The ZZ judgment is an important milestone with respect to the use of secret evidence for national security purposes in judicial proceedings. In this respect, it is likely to serve as a relevant parameter for the adjudication of similar cases. Furthermore, its practical impact may extent even beyond national security cases, as it sets important general principles that may apply also in cases where non-disclosure is driven by other objectives (different from national security).

Moreover, it is worth stressing that, even if the CJEU did not clarify which techniques may strike an appropriate balance between the interests at stake (procedural fairness and national security concerns) and did not specify what the “essence of the grounds” amount to, some indications in this respect may come from other relevant case law of the CJEU and the ECtHR.

As far as the former aspect is concerned, for instance, the ECtHR held that, at least when the person concerned is provided with sufficient information relating to the allegations against him, the technique of special advocates may well counterbalance the lack of full disclosure (see again A. and others v. United Kingdom, cit., para. 219).

With specific reference to what constitutes the essence of the grounds, one could instead recall the CJEU’s finding in Kadi II, according to which details such as the links to terrorist activities and the time and location of a contested behaviour may prove enough specific to reach the “essence” threshold (seeCJEU, Joinedcases C-584/10 P, C-593/10 P, C-595/10 P, Kadi and Al Barakaat International Foundation v. Council and Commission, judgment of 18 July 2013, para. 141 ff).
Sources - EU and national law

National Law

The provisions in question are the UK Immigration (European Economic Area) Regulations 2006 (so-called “Immigration Regulations”). The case involves the provisions through which the UK legislator transposed into the domestic legal order Directive 2004/38/EC on the right of citizens of the Union and their family members to move and reside freely within the territory of the Member States (see the section “EU law sources and CJEU jurisprudence” below).

National cases falling within the scope of EU law

  • AF (No 3) [2009] UKHL 28
  • Tariq [2011] UKSC 35
  • Kiani [2015] EWCA Civ 776
  • Bank Mellat [2015] EWCA Civ 1052


EU Law

Directive 2004/38/EC of the European Parliament and of the Council of 29 April 2004 on the right of citizens of the Union and their family members to move and reside freely within the territory of the Member States amending Regulation (EEC) No 1612/68 and repealing Directives 64/221/EEC, 68/360/EEC, 72/194/EEC, 73/148/EEC, 75/34/EEC, 75/35/EEC, 90/364/EEC, 90/365/EEC and 93/96/EEC (OJ 2004 L 158, p. 77, and corrigenda at OJ 2004 L 229, p. 35, and OJ 2005 L 197, p. 34)

Sources - CJEU Case Law

Joined cases C-584/10 P, C-593/10 P, C-595/10 P, Kadi and Al Barakaat International Foundation v. Council and Commission, judgment of 18 July 2013.

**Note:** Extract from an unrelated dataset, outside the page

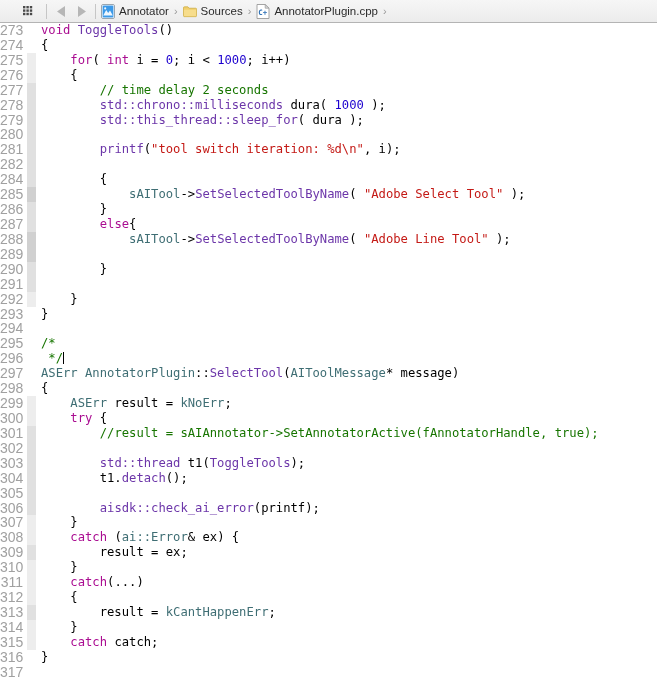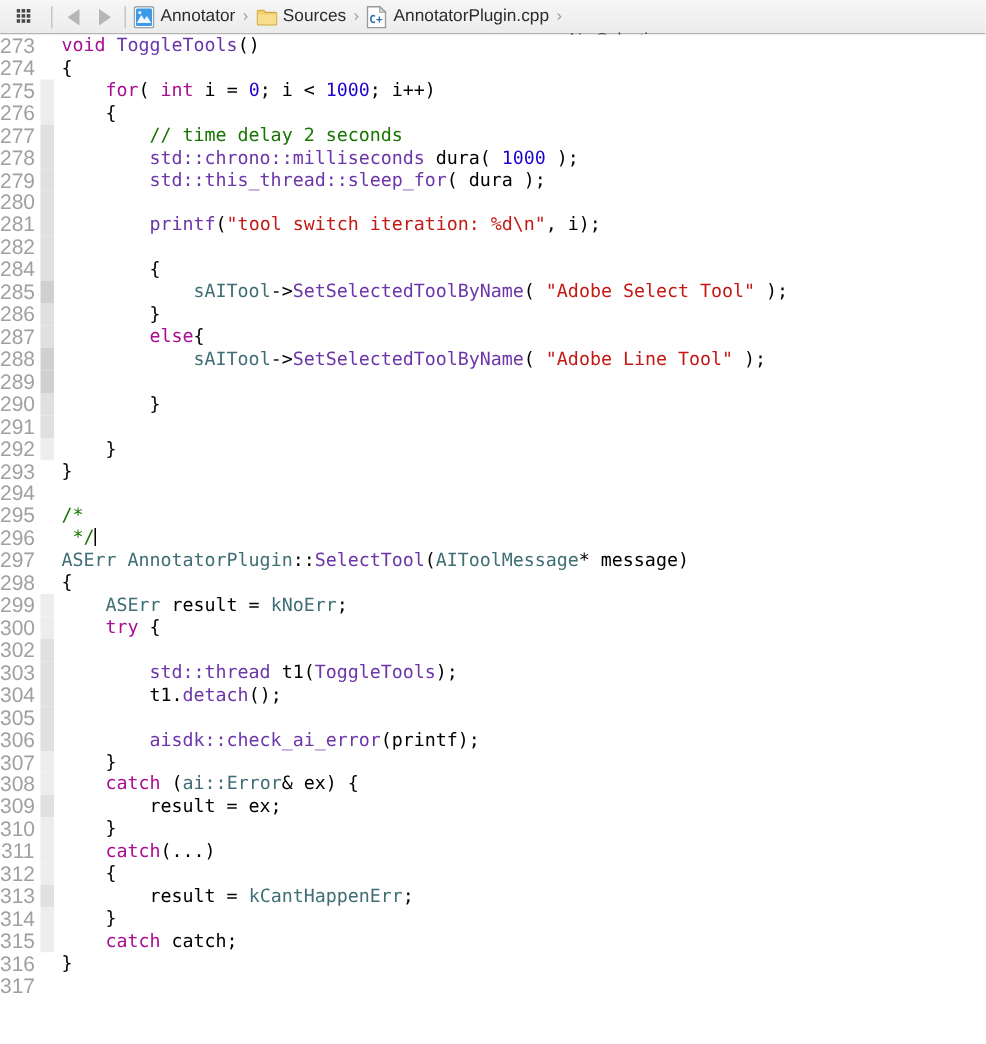"Annotator" .jumpbar { padding: 0 4px -> 0 16px }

Case T-284/08, Organisation des Modjahedines du Peuple d’Iran v. Council, judgment of 4 December 2008

Sources - ECtHR Case Law

ECtHR cases relevant to the interpretation of Article 47(2) CFR

Chalal v. UK [GC]App. No. 22414/93, 15 November 1996

Botmeh and Alami v. United Kingdom, App. No. 15187/03, judgment of 7 June 2007

Mirilashvili v. Russia, App. No. 6293/04, judgment of 11 December 2008

A and others v. United Kingdom, App. No. 3455/05, judgment of 19 February 2009 [GC]

Liu v. Russia (No. 2), App. No. 29157/09, judgment of 26 July 2011

Comments
The Court of Appeal (Engaland and Wales) issued its follow-up judgment based on the CJEU decision in ZZ on 24 January 2014 (2014 EWCA Civ 7)

The Court of Appeal (England and Wales) delivered its judgment on 24 January 2014 (2014 EWCA Civ 7), holding that, in the proceedings before the SIAC, the appellant had not be given the minimum level of disclosure required by EU law (i.e., be informed of the gist of the case). Accordingly, it remitted the case to SIAC for a new determination in light of the CJEU’s decision in ZZ. The Court also stressed that, in rehearing the case, the SIAC must strike an appropriate balance between national security interests and individual rights, and adopt in this respect a more flexible approach to disclosure than it did in the past. Finally, the Court called for the SIAC to take into due account the negative impact that non-disclosure may have on the appellant.